The beginning of the thirteen-year series was shot while John’s life was in turmoil. It was obvious from the first showing
that
Morse
would be a huge success. So why did he continue to be so wretched? He did not get demonstrably drunk as he had in Leeds, but
his moods, which once he could be jollied out of, were now becoming more frequent and impenetrable. They seemed to descend
on him for no reason. He came home from work and after his first drink was usually on a high, but after going upstairs for
a shower he would become uncommunicative and dour, burying himself in his script to learn the next day’s lines. Where he had
been funnily cynical he became at times viciously cruel, not only to myself but to the girls, who came to resent and sometimes
fear him. Never physically, but he could wound just as much with his tongue. It was incomprehensible. I tried desperately
to fathom why he was like this. We would have anguished discussions, long into the night, which got nowhere. I instinctively
felt it was something to do with his childhood giving him this growing hatred of women, and me in particular. I would say,
‘I’m not going whatever you do or say to me,
I’m
not leaving.’ There were times of blessed respite when he showered me with gifts and love. He became two different men – Jekyll
and Hyde. If I tried to talk sensibly about it he claimed not to remember the things he had said. He sometimes denied them
so vehemently that I began to question my own recollection and wonder if I was exaggerating. I felt completely disoriented;
the rows often ended with me cravenly apologising. It was sick behaviour.

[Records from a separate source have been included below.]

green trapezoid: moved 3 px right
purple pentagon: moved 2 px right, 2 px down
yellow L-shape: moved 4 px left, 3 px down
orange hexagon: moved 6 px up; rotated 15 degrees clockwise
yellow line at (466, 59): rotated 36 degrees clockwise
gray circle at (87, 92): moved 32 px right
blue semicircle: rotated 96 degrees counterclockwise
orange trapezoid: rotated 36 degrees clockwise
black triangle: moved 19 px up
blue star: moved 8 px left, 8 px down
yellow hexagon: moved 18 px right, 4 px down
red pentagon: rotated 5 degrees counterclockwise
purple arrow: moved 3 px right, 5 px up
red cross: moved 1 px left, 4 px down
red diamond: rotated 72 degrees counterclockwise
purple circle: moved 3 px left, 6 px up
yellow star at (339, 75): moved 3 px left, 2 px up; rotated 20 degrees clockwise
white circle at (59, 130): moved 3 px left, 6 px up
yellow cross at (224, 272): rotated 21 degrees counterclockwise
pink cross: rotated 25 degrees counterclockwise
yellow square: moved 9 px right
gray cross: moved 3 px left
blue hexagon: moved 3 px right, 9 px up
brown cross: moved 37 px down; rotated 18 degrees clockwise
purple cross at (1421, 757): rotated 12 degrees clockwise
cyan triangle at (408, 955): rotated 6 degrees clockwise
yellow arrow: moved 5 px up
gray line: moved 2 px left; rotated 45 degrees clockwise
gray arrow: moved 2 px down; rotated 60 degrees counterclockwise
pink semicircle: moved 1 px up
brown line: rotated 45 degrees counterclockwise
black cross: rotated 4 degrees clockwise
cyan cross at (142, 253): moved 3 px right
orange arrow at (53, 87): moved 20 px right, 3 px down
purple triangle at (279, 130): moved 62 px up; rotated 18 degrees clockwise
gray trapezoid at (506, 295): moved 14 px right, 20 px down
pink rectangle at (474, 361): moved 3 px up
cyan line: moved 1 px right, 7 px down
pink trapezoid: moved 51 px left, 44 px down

All this time I was trying to work at the National Theatre. Ian McKellen and Edward Petherbridge formed a talented company
to work together for a year on several plays. I had one of the best parts of my life in Madame Ranevskaya in
The
Cherry Orchard
. I was also the first woman to direct a show in the biggest auditorium, the Olivier. Insanely, I decided that at the end
of Sheridan’s
The Critic
, the whole set would fall down and catch fire around the actors. The scene is a patriotic pageant led by John Bull, with
Britannia flying above on a cloud, and my idea was a metaphor for the British Empire collapsing around our ears – it seemed
apposite at a time when Thatcher had declared that our absurd war in the Falklands, with 225 British and 652 Argentinians
dead, had ‘put the Great back in Great Britain’. I very nearly killed Ian McKellen and several other brilliant performers
at the dress rehearsal of this spectacular scenic wonder created by Bill Dudley and engineer Peter Kemp. But the worries at
the theatre were nothing to what awaited me at home.

I began to dread being there with John, subjected to his Back Treatment. Sometimes his face contorted into a mask of pure
loathing towards me. Jo went to Bedales as a weekly boarder. She hated leaving but she equally hated being at home, trying
to mediate between us. The months dragged on in utter misery and chaos. We were on a rollercoaster. I could not believe that
all that we had built up together was falling apart.

It was almost a relief when I discovered the cause. Searching for something on top of the wardrobe in the spare room, I found
a half-empty bottle of whisky. I was appalled as I unearthed more and more hidden bottles. I felt grubby spying on him like
that but I knew enough about drink to know that if you were secretive about it, you were in trouble. I confronted John with
my discovery. His shame was terrible. I phoned Anthony Hopkins, who made no secret of having had a drink problem himself.
He was not surprised to hear from me, having heard on the grapevine that there might be a problem. He wisely told me there
was nothing I could do to help John, that it was up to him. The best thing was to look after myself by going to Al Anon, a
twelve-step organisation for people involved with anyone with a drinking problem. It was sound advice. At my first meeting
I felt such relief when I heard the other people talking of their experiences. I recognised that John’s behaviour was a symptom
of what I came to think of as an illness, just as asthma is.